Works of art can be placed in a museum through loans (permanent or temporary), sales, gifts or bequests. It is advisable to record the relationship in writing in order to confirm the nature of the relationship (if a loan, the museum is merely a possessor of the art and must return it but if a gift, the museum becomes the owner of the art and must not return it) and to address issues such as shipping, care, conservation and copyright.
Loans are typically arranged either by a gallery in charge of managing the artist’s institutional presence, by artists themselves, or by their estate after their death. In the context of large exhibitions, such as retrospectives, loans can include works already sold to and owned by third parties, with their consent. Importantly, loans do not transfer ownership. This means that the museum does not acquire the title to the works by virtue of the loan. The responsibility for loss or damage to the work, however, must be transferred to the museum for the duration of the loan. Both temporary and permanent loans should be recorded in a written loan agreement.

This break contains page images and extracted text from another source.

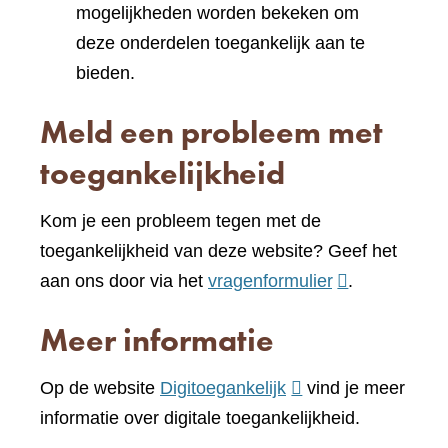
mogelijkheden worden bekeken om
deze onderdelen toegankelijk aan te
bieden.
Meld een probleem met
toegankelijkheid
Kom je een probleem tegen met de
toegankelijkheid van deze website? Geef het
(verwijst
aan ons door via het
vragenformulier
.
naar
Meer informatie
een
andere
(verwijst
Op de website
Digitoegankelijk
vind je meer
website)
naar
informatie over digitale toegankelijkheid.
een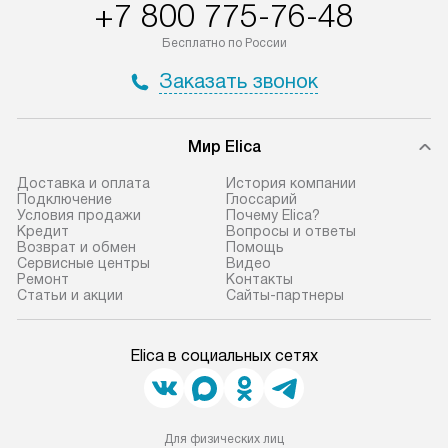
+7 800 775-76-48
Бесплатно по России
Заказать звонок
Мир Elica
Доставка и оплата
История компании
Подключение
Глоссарий
Условия продажи
Почему Elica?
Кредит
Вопросы и ответы
Возврат и обмен
Помощь
Сервисные центры
Видео
Ремонт
Контакты
Статьи и акции
Сайты-партнеры
Elica в социальных сетях
Для физических лиц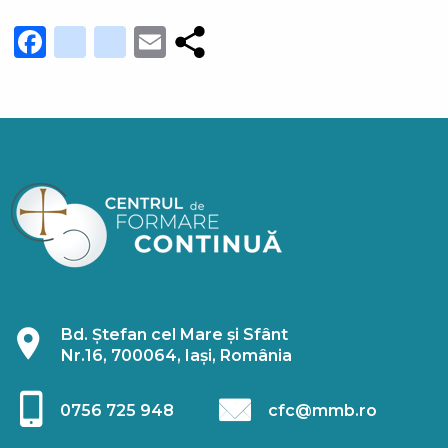
Facebook
youtube_channel
instagram
Email
Bd. Ștefan cel Mare și Sfânt
Nr.16, 700064, Iași, România
0756 725 948
cfc@mmb.ro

Museums can also purchase the artist’s work, either through the gallery representing the artist, or directly from the artist or their estate. A museum may express interest either in acquiring an existing work by the artist or commissioning the artist to produce a bespoke work. In both instances, the museum acquires ownership of the work. If a museum wishes to purchase an existing work, the transaction should be recorded in a written sale and purchase agreement. There are two types of commission agreements. In the first, the museum may pay for the creative labour of the artist, materials, and other costs associated with the creation of the commissioned artwork. The artist effectively provides a service, at the end of which the museum also obtains ownership of the artwork. This type of agreement also imposes duties on the artist. The artist may have to obtain approval for his or her designs, allow the museum to inspect the work while in progress, and abide by a deadline for completion. It is therefore essential that the terms of such a contract are carefully and expressly set out and understood by the parties to avoid disputes. In the second and less common type of agreement, the artist simply sells the commissioned work to the museum once it is completed. This is a sale and purchase agreement. It may give greater creative independence to the artist, however the museum is not contractually bound to purchase the work before completion and until a sale and purchase agreement is signed.

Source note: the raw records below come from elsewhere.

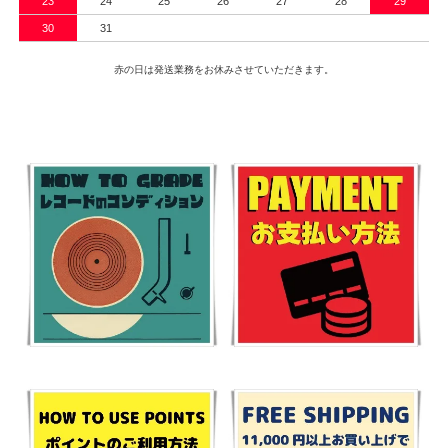
23
24
25
26
27
28
29
30
31
赤の日は発送業務をお休みさせていただきます。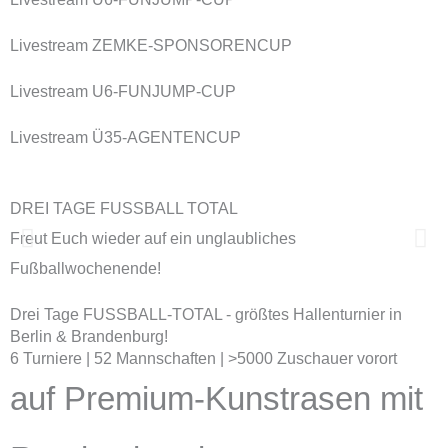
Livestream ZEMKE-SPONSORENCUP
Livestream U6-FUNJUMP-CUP
Livestream Ü35-AGENTENCUP
DREI TAGE FUSSBALL TOTAL
G
Freut Euch wieder auf ein unglaubliches
Fußballwochenende!
Drei Tage FUSSBALL-TOTAL - größtes Hallenturnier in
Berlin & Brandenburg!
6 Turniere | 52 Mannschaften | >5000 Zuschauer vorort
auf Premium-Kunstrasen mit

Artist or their estates can also choose to donate the artist’s work to a museum. This can be done during an artist’s lifetime, in which case it is referred to as a lifetime gift, or after their death, as a bequest specified in the Will. The estate can also decide to gift works by the deceased artist to a museum. However, it is important to note that this transaction is bilateral. A museum may choose not to accept the offer of a gift or bequest for a variety of reasons. A work may not be a good fit for the museum’s existing collection from a curatorial perspective, or may not comply with its collection policy. It is therefore important that prior to naming a specific museum in a Willill, enquiries are made with the museum on whether the museum would accept the bequest. Many museums will not offer a guarantee of future acceptance but will be able to provisionally assess the suitability of the work for their collection. The tax consequences of gifts or sales to museums are considered below. The Art Fund can also play as a ‘fall-back’ recipient, if the chosen museum is unable to accept a gift. The Art Fund’s Trustees can find a suitable alternative museum to accept the work.